Montferrand @I.Comolet
Peu de gens le savent, à part bien sûr les Clermontois, mais Clermont-Ferrand c’était pendant longtemps deux cités rivales : Clermont, la plus ancienne. Et Montferrand, créée au 12e siècle à trois kilomètres par le Comte d’Auvergne, chassé de Clermont par le roi de France qui a donné la ville aux évêques. Pendant longtemps, ces deux-là se sont regardées en chien de faïence, avant qu’un trait d’union ne les réunisse en 1630, sous l’impulsion de Louis XIII.
Une histoire qui se lit dans le paysage et dans les cœurs, beaucoup ici s’affirmant encore aujourd’hui Clermontois ou Montferrandais. Pour s’en convaincre, il suffit de prendre le tram au centre-ville en direction de Montferrand que l’on atteint en une dizaine de minutes. On passe devant Cataroux et ses deux cheminées, site historique de Michelin, qui s’est implanté au XIXe siècle sur un vaste no man’s land longtemps laissé vacant entre Clermont et Montferrand. Un quartier en pleine mutation où s’est aussi implanté dans les années 20 le stade – qui se visite – et le club de rugby ASM, association sportive dont le M est passé de « Michelin » à « Montferrandaise », car il est désormais interdit de donner un nom de marque aux clubs sportifs.

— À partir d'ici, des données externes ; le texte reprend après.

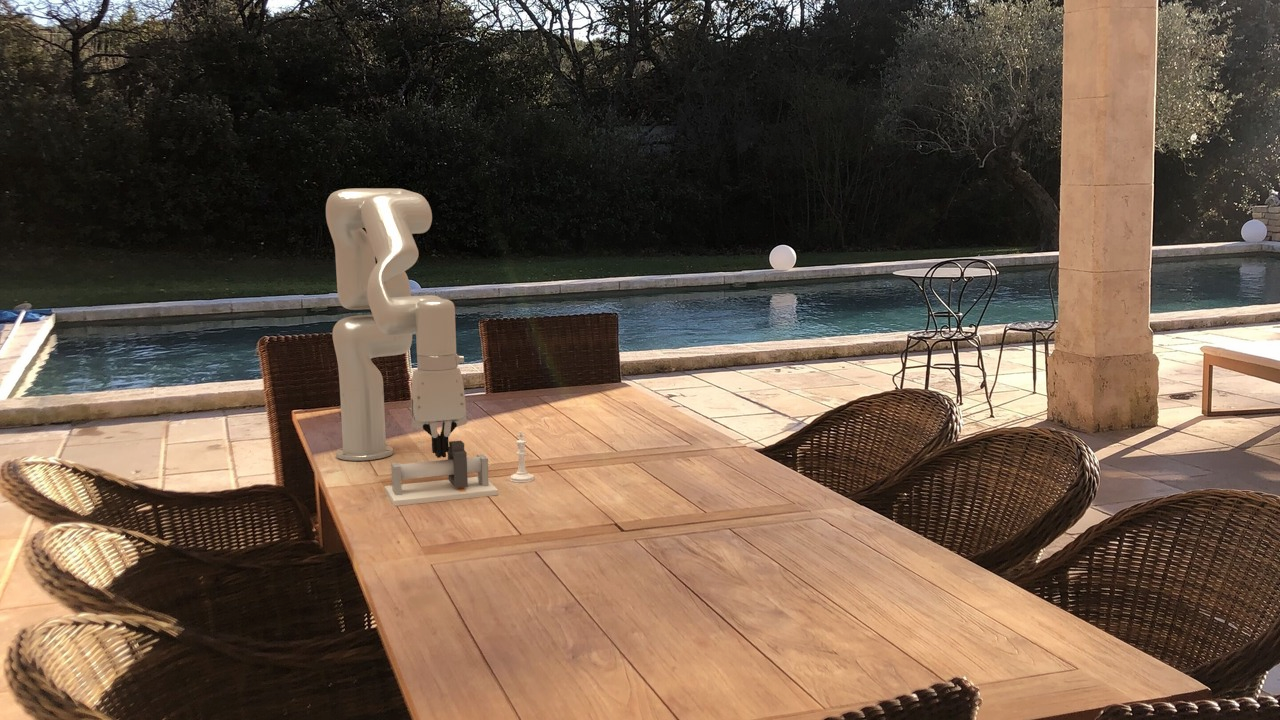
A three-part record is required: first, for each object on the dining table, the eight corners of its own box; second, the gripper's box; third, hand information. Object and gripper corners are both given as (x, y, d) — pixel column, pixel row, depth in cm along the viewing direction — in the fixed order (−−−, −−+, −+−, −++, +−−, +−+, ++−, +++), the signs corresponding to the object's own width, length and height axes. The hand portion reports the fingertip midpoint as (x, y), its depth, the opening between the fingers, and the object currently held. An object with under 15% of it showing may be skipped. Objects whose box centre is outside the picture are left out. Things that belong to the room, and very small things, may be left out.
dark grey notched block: (455, 487, 218) (454, 446, 216) (448, 479, 224) (447, 439, 223) (467, 486, 219) (466, 445, 217) (460, 478, 225) (459, 438, 224)
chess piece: (530, 483, 227) (528, 434, 226) (506, 482, 228) (505, 433, 227) (537, 477, 232) (536, 429, 231) (514, 476, 233) (513, 429, 232)
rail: (394, 506, 211) (392, 471, 210) (384, 491, 222) (383, 458, 221) (498, 494, 218) (497, 461, 217) (484, 480, 229) (482, 449, 228)
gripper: (471, 358, 223) (474, 448, 225) (394, 363, 218) (399, 455, 220) (479, 363, 216) (482, 456, 218) (400, 368, 211) (405, 463, 213)
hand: (440, 455), depth 219 cm, fingers closed
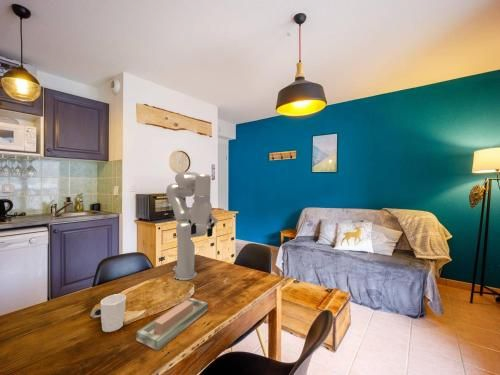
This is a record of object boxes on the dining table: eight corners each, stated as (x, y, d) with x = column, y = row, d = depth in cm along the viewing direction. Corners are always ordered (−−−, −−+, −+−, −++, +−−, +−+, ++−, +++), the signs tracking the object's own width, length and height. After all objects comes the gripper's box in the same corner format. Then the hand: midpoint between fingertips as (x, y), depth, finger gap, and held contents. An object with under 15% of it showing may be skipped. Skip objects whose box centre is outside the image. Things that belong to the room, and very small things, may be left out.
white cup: (98, 336, 76) (99, 307, 76) (101, 323, 83) (102, 296, 83) (124, 329, 80) (125, 301, 80) (125, 317, 87) (126, 292, 87)
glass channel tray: (136, 340, 74) (136, 331, 74) (189, 304, 98) (189, 297, 98) (157, 350, 70) (158, 341, 70) (207, 310, 94) (207, 303, 93)
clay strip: (154, 332, 77) (154, 321, 77) (186, 310, 91) (186, 300, 91) (161, 336, 76) (161, 324, 75) (192, 312, 90) (193, 302, 90)
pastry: (96, 306, 94) (97, 297, 94) (115, 304, 97) (115, 295, 97) (89, 319, 86) (89, 309, 86) (109, 316, 88) (109, 307, 88)
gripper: (183, 199, 108) (182, 234, 108) (212, 201, 100) (211, 239, 100) (193, 198, 114) (192, 231, 115) (221, 200, 107) (220, 235, 107)
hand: (201, 235), depth 107 cm, fingers open, 9 cm apart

Montferrand – L’escalier à vis d’un hôtel particulier en pierres de Volvic. @I.Comolet
Mais voilà Montferrand, l’ancienne bastide marchande et judiciaire, investie au XIXe siècle par les ouvriers de l’usine Michelin toute proche. C’est devenu un quartier tranquille aux airs villageois où se tient un marché tous les vendredis. Il a été l’un des premiers secteurs protégés de France, ce qui l’a préservé des constructions contemporaines quasi inexistantes. Tout est resté intact, à part les deux kilomètres de remparts dont il reste peu de choses, les quelques fenêtres à meneau transformées après la Révolution pour échapper à l’impôt sur les fenêtres ou certaines caves devenues des rez-de-chaussée, la butte ayant été décaissée de 3 mètres au XVIIIe siècle pour permettre aux voitures de traverser plus aisément la ville. C’est assez impressionnant et plutôt inattendu. Un peu comme le Marais à Paris, en version auvergnate. Il est de bon ton, si l’on veut s’en rendre compte, de tenter de pousser les portes des nombreux hôtels particuliers, pas forcément accessibles. Ils sont encore là, solides et bien alignés le long des rues construites en damiers. Avec leurs arcs brisés des 13e au 14e siècles, colonnades intérieures sur trois étages, escaliers en U et autres blasons.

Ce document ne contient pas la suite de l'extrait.